“He oughter be ashamed of hisself marrying that poor crazed thing, even if the old lady is willing,” said farmer Jones’ wife, as Tom Shaw’s smiling face peered out of the carriage window, on his wedding day. “It hardens the heart awful to live in the city; riches can’t make that poor cretur happy; a pebble stun and a twenty dollar piece, are all one to her. Now my daughter Louizy is no beauty; she is clumsy and freckled, and brown as a butternut; but she is too fair in my eyes, to be sold that way. I wish I knew what crazed that Mary Ford. Ah—here comes parson Parish; maybe I’ll get it out of him.”

“Good day, sir—met the bridal carriage, I suppose, on the road—queer wedding that, of Miss Mary’s. Is it true, that Squire Ford’s house took fire, and Miss Mary lost her wits by the fright?”

“I never heard of it,” replied the parson—taking the Maltese cat in his lap, and manipulating her slate-colored back.

Mrs. Jones might have added, “Nor I either,” but nothing daunted, she tried another question.

“Scarlet fever p’rhaps, parson? that allers leaves suthing behind it, most commonly. My George would have been left blind, likely, if he hadn’t been left deaf.

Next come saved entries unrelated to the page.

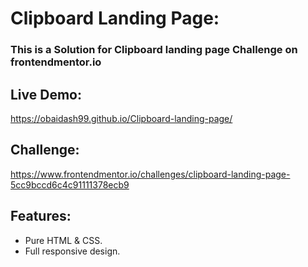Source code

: # Clipboard Landing Page:

### This is a Solution for Clipboard landing page Challenge on frontendmentor.io

## Live Demo:
 https://obaidash99.github.io/Clipboard-landing-page/
 
## Challenge: 
 https://www.frontendmentor.io/challenges/clipboard-landing-page-5cc9bccd6c4c91111378ecb9
 
## Features:
  - Pure HTML & CSS.
  - Full responsive design.
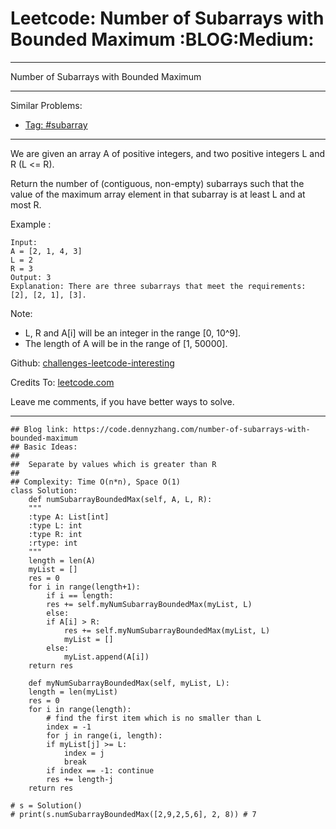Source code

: 
# Leetcode: Number of Subarrays with Bounded Maximum     :BLOG:Medium:

---

Number of Subarrays with Bounded Maximum  

---

Similar Problems:  

-   [Tag: #subarray](https://code.dennyzhang.com/tag/subarray)

---

We are given an array A of positive integers, and two positive integers L and R (L <= R).  

Return the number of (contiguous, non-empty) subarrays such that the value of the maximum array element in that subarray is at least L and at most R.  

Example :  

    Input: 
    A = [2, 1, 4, 3]
    L = 2
    R = 3
    Output: 3
    Explanation: There are three subarrays that meet the requirements: [2], [2, 1], [3].

Note:  

-   L, R  and A[i] will be an integer in the range [0, 10^9].
-   The length of A will be in the range of [1, 50000].

Github: [challenges-leetcode-interesting](https://github.com/DennyZhang/challenges-leetcode-interesting/tree/master/problems/number-of-subarrays-with-bounded-maximum)  

Credits To: [leetcode.com](https://leetcode.com/problems/number-of-subarrays-with-bounded-maximum/description/)  

Leave me comments, if you have better ways to solve.  

---

    ## Blog link: https://code.dennyzhang.com/number-of-subarrays-with-bounded-maximum
    ## Basic Ideas:
    ##
    ##  Separate by values which is greater than R
    ##
    ## Complexity: Time O(n*n), Space O(1)
    class Solution:
        def numSubarrayBoundedMax(self, A, L, R):
    	"""
    	:type A: List[int]
    	:type L: int
    	:type R: int
    	:rtype: int
    	"""
    	length = len(A)
    	myList = []
    	res = 0
    	for i in range(length+1):
    	    if i == length:
    		res += self.myNumSubarrayBoundedMax(myList, L)
    	    else:
    		if A[i] > R:
    		    res += self.myNumSubarrayBoundedMax(myList, L)
    		    myList = []
    		else:
    		    myList.append(A[i])
    	return res
    
        def myNumSubarrayBoundedMax(self, myList, L):
    	length = len(myList)
    	res = 0
    	for i in range(length):
    	    # find the first item which is no smaller than L
    	    index = -1
    	    for j in range(i, length):
    		if myList[j] >= L:
    		    index = j
    		    break
    	    if index == -1: continue
    	    res += length-j
    	return res
    
    # s = Solution()
    # print(s.numSubarrayBoundedMax([2,9,2,5,6], 2, 8)) # 7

They say it was scarlet fever that done it.”

“Do they?” asked the parson.

“Confound it,” thought Mrs. Jones; “I’m sure the man knows, for he was very thick there at the cottage. I’ll see if my gooseberry wine won’t loosen his tongue a little;” and she handed the minister a glass.

“Sometimes I’ve wondered, parson, what made old Ford walk round so like an unquiet sperrit. He didn’t do nothing he hadn’t oughter, did he? It wasn’t that that crazed Miss Mary, I s’pose? That old man got up and sat down fifty times a minute.”

“So I have heard,” answered the impenetrable parson, sipping his wine.